C.H.A.I.N. stitches 20 games into one horrific free collection
Rated S for Spooky.
Halloween's over. The pumpkins are packed away, the witches hats back in the wardrobe, but that doesn't mean the scares should end, right? This weekend, the indie spooksters working under the Haunted PS1 movement released their latest compilation, C.H.A.I.N. - a compilation of 20 wildly varied haunt 'em ups from over 20 developers, Frankenstein'd together for free into a single winding narrative anthology.
Curated by the co-creator of last year's brilliant, short pseudo-deathmatch No Players Online, C.H.A.I.N's wallet full of bite-sized horror shorts is free to check out over on Itch.io.

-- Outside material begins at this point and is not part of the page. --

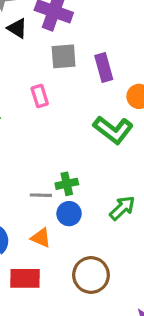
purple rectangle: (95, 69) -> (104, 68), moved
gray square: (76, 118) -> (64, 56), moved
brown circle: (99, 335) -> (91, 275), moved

The premise of C.H.A.I.N (or Chronological Haunted Anomalous Interconnected Narrative) then, is in asking 20 developers to create 20 games with a single narrative throughline. The catch? At no point were they allowed to communicate with each other. Instead, the compilation was pieced together over half a year, exquisite-corpse style - each game developed in turn by following up on the one that came before.
Not that you'd even tell if you were flicking through the games at random. Each is wildly different in form and theme, pitch-black first-person labyrinths next to trippy platforming descents, with a horror twist on bloody Super Monkey Ball arriving completely out of leftfield.
Pay attention, though, and there's a thin connective thread running through each game. An NPC in Ms Blanch becomes the protagonist of The Participants, as places and plot threads stretch between genre and mood with each entry. There's an entire arc where you see a creature form from an egg-like tumour, slowly growing until you take control of the birthed, Xenomorph-like beast in Organ Of Eden - slashing scientists as you skitter back through the lab.
Each game is short, too, lasting maybe five or ten minutes. They're all framed within a delightful kind of CD wallet I haven't seen since I was wee - between this and the Haunted PS1 Demo Disk, the collective have established themselves as the last masters of slick frontends for game compilations.
Disclosure: Jazz Mickle, one of the many contributors to C.H.A.I.N, is a pal.